The Phoenix and the Carpet
Edith Nesbit
Children
7:23 h
Level 4
The Phoenix and the Carpet is a fantasy novel for children, written by E. Nesbit and first published in 1904. It is the second in a trilogy of novels that begins with Five Children and It (1902), and follows the adventures of the same five children: Cyril, Anthea, Robert, Jane and the Lamb. Their mother buys the children a new carpet to replace one from the nursery that they have destroyed in an accidental fire. The children find an egg in the carpet, which hatches into a talking Phoenix. The Phoenix explains that the carpet is a magic one that will grant them three wishes a day. The five children go on many adventures, which eventually wear out their magic carpet. The adventures are continued and concluded in the third book of the trilogy, The Story of the Amulet (1906).

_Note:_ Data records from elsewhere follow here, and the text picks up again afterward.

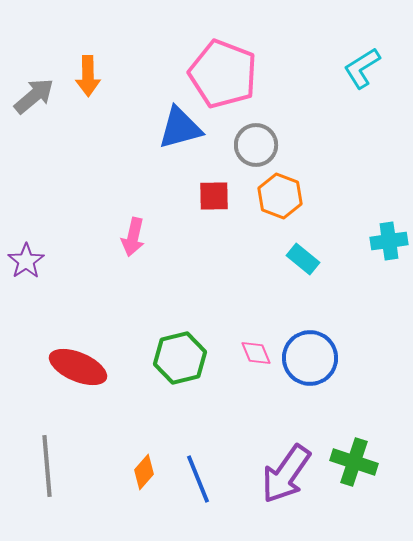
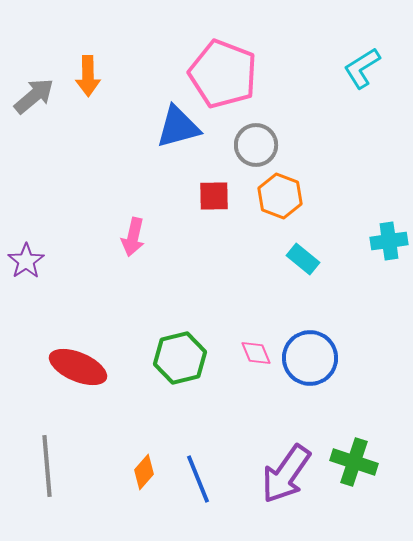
blue triangle: moved 2 px left, 1 px up
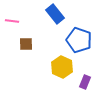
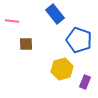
yellow hexagon: moved 2 px down; rotated 20 degrees clockwise
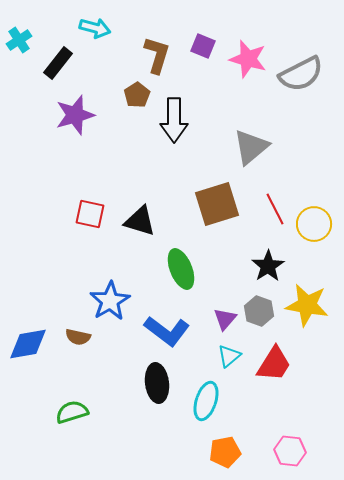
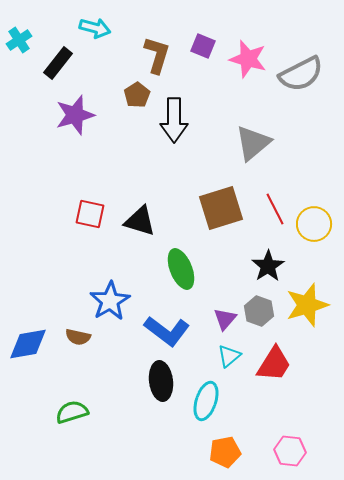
gray triangle: moved 2 px right, 4 px up
brown square: moved 4 px right, 4 px down
yellow star: rotated 27 degrees counterclockwise
black ellipse: moved 4 px right, 2 px up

The Phoenix and the Carpet

by
E. Nesbit


To
My Dear Godson
Hubert Griffith
and his sister
Margaret

TO HUBERT

Dear Hubert, if I ever found
A wishing-carpet lying round,
I’d stand upon it, and I’d say:
‘Take me to Hubert, right away!’
And then we’d travel very far
To where the magic countries are
That you and I will never see,
And choose the loveliest gifts for you, from me.

But oh! alack! and well-a-day!
No wishing-carpets come my way.
I never found a Phoenix yet,
And Psammeads are so hard to get!
So I give you nothing fine —
Only this book your book and mine,
And hers, whose name by yours is set;
Your book, my book, the book of Margaret!

E. NESBIT
DYMCHURCH
September, 1904


Chapter 1. The Egg

It began with the day when it was almost the Fifth of November, and a doubt arose in some breast — Robert’s, I fancy — as to the quality of the fireworks laid in for the Guy Fawkes celebration.

‘They were jolly cheap,’ said whoever it was, and I think it was Robert, ‘and suppose they didn’t go off on the night? Those Prosser kids would have something to snigger about then.’

‘The ones I got are all right,’ Jane said; ‘I know they are, because the man at the shop said they were worth thribble the money — ’

‘I’m sure thribble isn’t grammar,’ Anthea said.

‘Of course it isn’t,’ said Cyril; ‘one word can’t be grammar all by itself, so you needn’t be so jolly clever.’

Anthea was rummaging in the corner-drawers of her mind for a very disagreeable answer, when she remembered what a wet day it was, and how the boys had been disappointed of that ride to London and back on the top of the tram, which their mother had promised them as a reward for not having once forgotten, for six whole days, to wipe their boots on the mat when they came home from school.

So Anthea only said, ‘Don’t be so jolly clever yourself, Squirrel. And the fireworks look all right, and you’ll have the eightpence that your tram fares didn’t cost to-day, to buy something more with. You ought to get a perfectly lovely Catharine wheel for eightpence.’

‘I daresay,’ said Cyril, coldly; ‘but it’s not your eightpence anyhow — ’

‘But look here,’ said Robert, ‘really now, about the fireworks. We don’t want to be disgraced before those kids next door. They think because they wear red plush on Sundays no one else is any good.’

‘I wouldn’t wear plush if it was ever so — unless it was black to be beheaded in, if I was Mary Queen of Scots,’ said Anthea, with scorn.

Robert stuck steadily to his point. One great point about Robert is the steadiness with which he can stick.

‘I think we ought to test them,’ he said.